Look for the line containing "Да поговорим" and the line containing "Últimas Noticias" in the entries below. Copy those two and all lines between them exactly, leaving out pictures.

* [RECORDS FOR THE EXERCISE]
▼

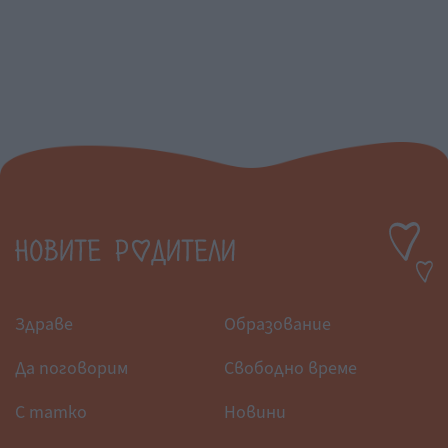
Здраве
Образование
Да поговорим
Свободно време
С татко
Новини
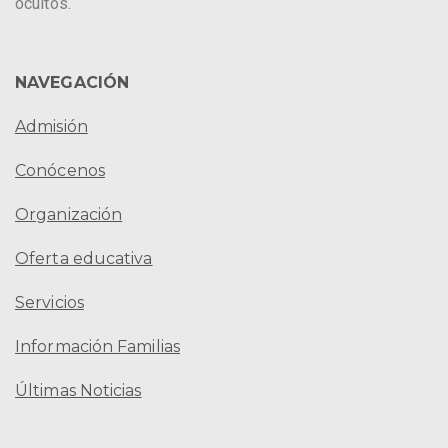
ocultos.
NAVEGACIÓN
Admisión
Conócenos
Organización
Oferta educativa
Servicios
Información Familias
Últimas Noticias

▲
▼

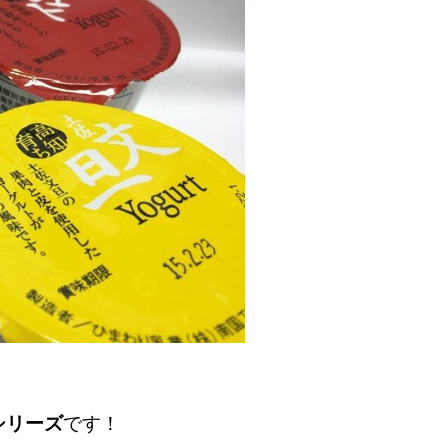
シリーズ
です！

▲

* [FINAL ANSWER]
Да поговорим
Свободно време
С татко
Новини
ocultos.
NAVEGACIÓN
Admisión
Conócenos
Organización
Oferta educativa
Servicios
Información Familias
Últimas Noticias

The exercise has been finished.